Well, we’ve heard it all now. Rioters have been given what is tantamount to carte blanche in Portland. It’s open season on Portlanders, open season on cops, and open season on the rule of law.
Multnomah County District Attorney Mike Schmidt announced that his default position is not to prosecute and that most crimes by rioters will be forgiven and forgotten.
That list of crimes includes interfering with a police officer, disorderly conduct, and rioting.
- interfering with a police officer
- disorderly conduct
- criminal trespass
- escape in the 3rd degree
- riot (sometimes in some circumstances)
Attacks on police officers and resisting arrest will be scrutinized based on whether – and we’re not making this up – police caused rioters to react because they used tear gas or other crowd-control measures causing rioters to “instinctively lash out.”
…the instinctive reaction of people who have been gassed repeatedly, who have been struck with kinetic projectile weapons, and who have seen other protestors arrested in ways they deeply disapprove of.
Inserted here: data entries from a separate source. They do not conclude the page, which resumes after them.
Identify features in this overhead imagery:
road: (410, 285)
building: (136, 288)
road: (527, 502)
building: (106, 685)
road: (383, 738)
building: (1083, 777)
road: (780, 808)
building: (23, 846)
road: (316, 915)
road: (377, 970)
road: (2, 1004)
He told Oregon Public Broadcasting that “his attorneys will scrutinize every case to determine if the person’s intent was to resist arrest or injure a police officer.”
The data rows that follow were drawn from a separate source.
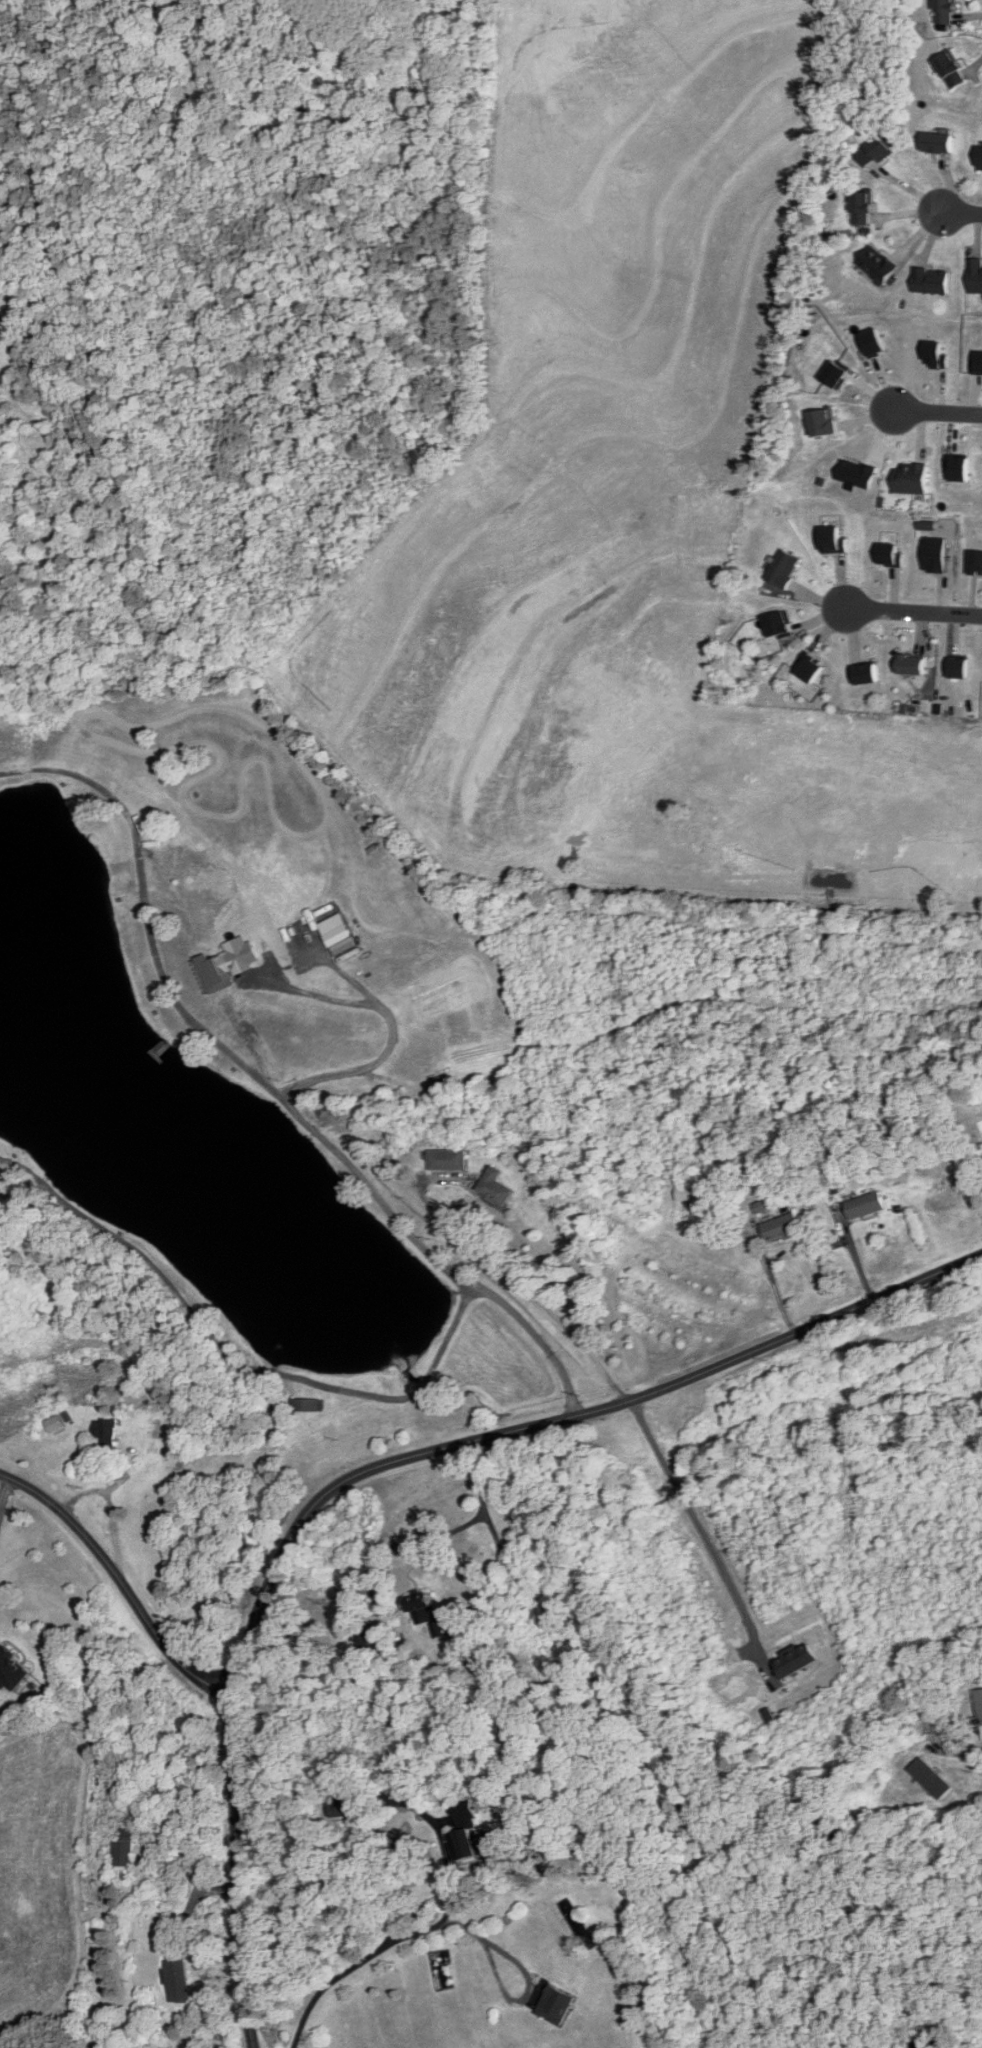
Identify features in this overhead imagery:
building: (946, 11)
building: (952, 71)
building: (940, 143)
building: (879, 150)
building: (980, 159)
building: (863, 207)
road: (961, 214)
building: (878, 265)
building: (976, 276)
building: (932, 281)
road: (936, 413)
building: (825, 424)
building: (911, 479)
road: (911, 610)
building: (219, 972)
road: (299, 1118)
building: (448, 1161)
building: (495, 1189)
building: (691, 1194)
building: (866, 1207)
building: (763, 1208)
building: (837, 1210)
building: (782, 1228)
road: (770, 1276)
road: (525, 1286)
building: (55, 1424)
building: (106, 1433)
road: (380, 1465)
road: (2, 1483)
road: (692, 1535)
road: (414, 1552)
road: (117, 1587)
building: (422, 1609)
building: (436, 1630)
building: (371, 1639)
building: (11, 1671)
building: (977, 1710)
building: (935, 1782)
building: (357, 1800)
building: (473, 1844)
building: (123, 1848)
road: (378, 1948)
road: (517, 1977)
building: (176, 1980)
That’s right. Schmidt basically said that if an assault on a police officer or resisting arrest occurred when police were clearing an area with tear gas, for example, that he would consider dropping those charges.
[We’ll take] a particularly hard look at resisting arrest and assault of a public safety officer if those cases occurred when an individual was being tear gassed or otherwise exposed to a use of force at the time of the resistance.
His staff plans to determine the intent with which the rioter used violence to determine whether he or she is worthy of prosecution or “restorative justice.”
He told the local taxpayer-funded radio station that “the presumption on a lot of these cases that are listed out there is that we won’t prosecute… But if there are egregious circumstances or something about the case that stands out, we can always choose to prosecute.”